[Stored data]
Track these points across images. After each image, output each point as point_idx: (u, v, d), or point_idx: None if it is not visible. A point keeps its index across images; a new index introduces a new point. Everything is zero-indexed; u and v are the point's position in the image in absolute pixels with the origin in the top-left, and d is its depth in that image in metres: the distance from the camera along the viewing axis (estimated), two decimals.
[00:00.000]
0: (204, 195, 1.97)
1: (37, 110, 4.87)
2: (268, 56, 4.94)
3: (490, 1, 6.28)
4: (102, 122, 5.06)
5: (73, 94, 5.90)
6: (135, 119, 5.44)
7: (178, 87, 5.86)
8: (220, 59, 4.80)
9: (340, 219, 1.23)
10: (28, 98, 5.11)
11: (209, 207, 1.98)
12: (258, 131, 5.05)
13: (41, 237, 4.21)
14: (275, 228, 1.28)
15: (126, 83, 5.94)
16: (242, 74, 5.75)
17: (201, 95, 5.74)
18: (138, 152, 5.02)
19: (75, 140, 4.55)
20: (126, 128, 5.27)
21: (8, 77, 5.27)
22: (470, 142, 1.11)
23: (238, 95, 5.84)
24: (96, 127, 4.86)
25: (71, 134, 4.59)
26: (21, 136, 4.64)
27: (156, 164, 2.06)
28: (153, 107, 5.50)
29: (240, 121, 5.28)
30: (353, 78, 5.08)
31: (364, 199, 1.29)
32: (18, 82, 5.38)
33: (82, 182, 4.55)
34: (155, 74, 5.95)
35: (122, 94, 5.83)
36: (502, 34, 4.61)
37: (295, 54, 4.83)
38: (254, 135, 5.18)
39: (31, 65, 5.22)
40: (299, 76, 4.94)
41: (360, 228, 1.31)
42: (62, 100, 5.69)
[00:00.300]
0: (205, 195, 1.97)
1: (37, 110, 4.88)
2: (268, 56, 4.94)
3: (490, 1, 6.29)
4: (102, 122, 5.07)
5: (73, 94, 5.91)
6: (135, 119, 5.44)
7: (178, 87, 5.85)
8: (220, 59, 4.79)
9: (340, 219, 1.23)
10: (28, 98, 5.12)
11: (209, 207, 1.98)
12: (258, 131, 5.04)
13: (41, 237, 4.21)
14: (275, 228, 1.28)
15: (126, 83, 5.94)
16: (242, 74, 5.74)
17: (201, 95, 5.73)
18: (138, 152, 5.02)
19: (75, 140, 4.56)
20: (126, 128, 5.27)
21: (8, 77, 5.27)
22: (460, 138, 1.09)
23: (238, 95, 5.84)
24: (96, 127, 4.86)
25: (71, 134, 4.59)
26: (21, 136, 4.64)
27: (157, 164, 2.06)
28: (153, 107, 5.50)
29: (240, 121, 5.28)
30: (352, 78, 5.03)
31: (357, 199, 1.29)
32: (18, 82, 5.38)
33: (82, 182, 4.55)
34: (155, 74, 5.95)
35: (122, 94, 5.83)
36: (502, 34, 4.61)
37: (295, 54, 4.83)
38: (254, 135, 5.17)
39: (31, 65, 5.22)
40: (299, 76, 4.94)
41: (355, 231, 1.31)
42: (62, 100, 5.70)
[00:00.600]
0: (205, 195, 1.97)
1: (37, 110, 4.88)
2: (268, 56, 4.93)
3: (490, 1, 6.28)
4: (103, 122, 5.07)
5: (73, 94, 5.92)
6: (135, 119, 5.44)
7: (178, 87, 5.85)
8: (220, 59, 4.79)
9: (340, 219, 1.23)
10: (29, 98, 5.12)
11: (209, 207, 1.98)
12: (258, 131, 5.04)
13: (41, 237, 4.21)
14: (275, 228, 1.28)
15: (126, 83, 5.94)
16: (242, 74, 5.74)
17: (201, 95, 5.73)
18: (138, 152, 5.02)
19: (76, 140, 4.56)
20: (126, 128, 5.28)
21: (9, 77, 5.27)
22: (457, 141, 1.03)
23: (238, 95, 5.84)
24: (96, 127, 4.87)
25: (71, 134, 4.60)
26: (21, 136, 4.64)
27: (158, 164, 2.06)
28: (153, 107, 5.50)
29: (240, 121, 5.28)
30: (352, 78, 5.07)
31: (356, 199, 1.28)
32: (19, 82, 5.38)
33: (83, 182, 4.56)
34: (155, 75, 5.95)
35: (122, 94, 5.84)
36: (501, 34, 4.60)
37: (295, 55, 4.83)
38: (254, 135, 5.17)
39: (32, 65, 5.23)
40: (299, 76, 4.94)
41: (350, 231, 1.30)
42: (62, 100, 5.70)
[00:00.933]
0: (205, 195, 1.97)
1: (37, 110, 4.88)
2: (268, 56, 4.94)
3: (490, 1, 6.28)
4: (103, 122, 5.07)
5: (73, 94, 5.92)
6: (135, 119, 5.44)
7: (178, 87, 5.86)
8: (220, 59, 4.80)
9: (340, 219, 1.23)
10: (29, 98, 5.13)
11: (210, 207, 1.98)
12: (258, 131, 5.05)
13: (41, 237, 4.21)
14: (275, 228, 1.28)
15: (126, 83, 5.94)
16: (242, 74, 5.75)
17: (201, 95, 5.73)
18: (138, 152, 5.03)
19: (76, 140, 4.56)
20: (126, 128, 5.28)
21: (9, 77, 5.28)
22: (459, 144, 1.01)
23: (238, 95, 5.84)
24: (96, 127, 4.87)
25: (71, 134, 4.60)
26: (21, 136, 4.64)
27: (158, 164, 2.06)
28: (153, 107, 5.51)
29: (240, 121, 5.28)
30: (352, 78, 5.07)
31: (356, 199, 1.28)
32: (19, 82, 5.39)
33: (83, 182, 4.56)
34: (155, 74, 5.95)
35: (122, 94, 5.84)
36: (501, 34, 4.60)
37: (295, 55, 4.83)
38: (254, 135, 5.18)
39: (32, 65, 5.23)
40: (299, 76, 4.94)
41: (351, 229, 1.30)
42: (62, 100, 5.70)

[PROBLEM TO WORK ON]
Transcribe the records above in full, exactly as they stand.

[EXPECTED ANSWER]
Track these points across images. After each image, output each point as point_idx: (u, v, d), or point_idx: None if it is not visible. A point keeps its index across images; a new index introduces a new point. Everything is zero-indexed; u and v are the point's position in the image in absolute pixels with the origin in the top-left, and d is its depth in that image in metres: the distance from the camera along the viewing axis (estimated), two decimals.
[00:00.000]
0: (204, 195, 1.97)
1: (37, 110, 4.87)
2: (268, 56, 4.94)
3: (490, 1, 6.28)
4: (102, 122, 5.06)
5: (73, 94, 5.90)
6: (135, 119, 5.44)
7: (178, 87, 5.86)
8: (220, 59, 4.80)
9: (340, 219, 1.23)
10: (28, 98, 5.11)
11: (209, 207, 1.98)
12: (258, 131, 5.05)
13: (41, 237, 4.21)
14: (275, 228, 1.28)
15: (126, 83, 5.94)
16: (242, 74, 5.75)
17: (201, 95, 5.74)
18: (138, 152, 5.02)
19: (75, 140, 4.55)
20: (126, 128, 5.27)
21: (8, 77, 5.27)
22: (470, 142, 1.11)
23: (238, 95, 5.84)
24: (96, 127, 4.86)
25: (71, 134, 4.59)
26: (21, 136, 4.64)
27: (156, 164, 2.06)
28: (153, 107, 5.50)
29: (240, 121, 5.28)
30: (353, 78, 5.08)
31: (364, 199, 1.29)
32: (18, 82, 5.38)
33: (82, 182, 4.55)
34: (155, 74, 5.95)
35: (122, 94, 5.83)
36: (502, 34, 4.61)
37: (295, 54, 4.83)
38: (254, 135, 5.18)
39: (31, 65, 5.22)
40: (299, 76, 4.94)
41: (360, 228, 1.31)
42: (62, 100, 5.69)
[00:00.300]
0: (205, 195, 1.97)
1: (37, 110, 4.88)
2: (268, 56, 4.94)
3: (490, 1, 6.29)
4: (102, 122, 5.07)
5: (73, 94, 5.91)
6: (135, 119, 5.44)
7: (178, 87, 5.85)
8: (220, 59, 4.79)
9: (340, 219, 1.23)
10: (28, 98, 5.12)
11: (209, 207, 1.98)
12: (258, 131, 5.04)
13: (41, 237, 4.21)
14: (275, 228, 1.28)
15: (126, 83, 5.94)
16: (242, 74, 5.74)
17: (201, 95, 5.73)
18: (138, 152, 5.02)
19: (75, 140, 4.56)
20: (126, 128, 5.27)
21: (8, 77, 5.27)
22: (460, 138, 1.09)
23: (238, 95, 5.84)
24: (96, 127, 4.86)
25: (71, 134, 4.59)
26: (21, 136, 4.64)
27: (157, 164, 2.06)
28: (153, 107, 5.50)
29: (240, 121, 5.28)
30: (352, 78, 5.03)
31: (357, 199, 1.29)
32: (18, 82, 5.38)
33: (82, 182, 4.55)
34: (155, 74, 5.95)
35: (122, 94, 5.83)
36: (502, 34, 4.61)
37: (295, 54, 4.83)
38: (254, 135, 5.17)
39: (31, 65, 5.22)
40: (299, 76, 4.94)
41: (355, 231, 1.31)
42: (62, 100, 5.70)
[00:00.600]
0: (205, 195, 1.97)
1: (37, 110, 4.88)
2: (268, 56, 4.93)
3: (490, 1, 6.28)
4: (103, 122, 5.07)
5: (73, 94, 5.92)
6: (135, 119, 5.44)
7: (178, 87, 5.85)
8: (220, 59, 4.79)
9: (340, 219, 1.23)
10: (29, 98, 5.12)
11: (209, 207, 1.98)
12: (258, 131, 5.04)
13: (41, 237, 4.21)
14: (275, 228, 1.28)
15: (126, 83, 5.94)
16: (242, 74, 5.74)
17: (201, 95, 5.73)
18: (138, 152, 5.02)
19: (76, 140, 4.56)
20: (126, 128, 5.28)
21: (9, 77, 5.27)
22: (457, 141, 1.03)
23: (238, 95, 5.84)
24: (96, 127, 4.87)
25: (71, 134, 4.60)
26: (21, 136, 4.64)
27: (158, 164, 2.06)
28: (153, 107, 5.50)
29: (240, 121, 5.28)
30: (352, 78, 5.07)
31: (356, 199, 1.28)
32: (19, 82, 5.38)
33: (83, 182, 4.56)
34: (155, 75, 5.95)
35: (122, 94, 5.84)
36: (501, 34, 4.60)
37: (295, 55, 4.83)
38: (254, 135, 5.17)
39: (32, 65, 5.23)
40: (299, 76, 4.94)
41: (350, 231, 1.30)
42: (62, 100, 5.70)
[00:00.933]
0: (205, 195, 1.97)
1: (37, 110, 4.88)
2: (268, 56, 4.94)
3: (490, 1, 6.28)
4: (103, 122, 5.07)
5: (73, 94, 5.92)
6: (135, 119, 5.44)
7: (178, 87, 5.86)
8: (220, 59, 4.80)
9: (340, 219, 1.23)
10: (29, 98, 5.13)
11: (210, 207, 1.98)
12: (258, 131, 5.05)
13: (41, 237, 4.21)
14: (275, 228, 1.28)
15: (126, 83, 5.94)
16: (242, 74, 5.75)
17: (201, 95, 5.73)
18: (138, 152, 5.03)
19: (76, 140, 4.56)
20: (126, 128, 5.28)
21: (9, 77, 5.28)
22: (459, 144, 1.01)
23: (238, 95, 5.84)
24: (96, 127, 4.87)
25: (71, 134, 4.60)
26: (21, 136, 4.64)
27: (158, 164, 2.06)
28: (153, 107, 5.51)
29: (240, 121, 5.28)
30: (352, 78, 5.07)
31: (356, 199, 1.28)
32: (19, 82, 5.39)
33: (83, 182, 4.56)
34: (155, 74, 5.95)
35: (122, 94, 5.84)
36: (501, 34, 4.60)
37: (295, 55, 4.83)
38: (254, 135, 5.18)
39: (32, 65, 5.23)
40: (299, 76, 4.94)
41: (351, 229, 1.30)
42: (62, 100, 5.70)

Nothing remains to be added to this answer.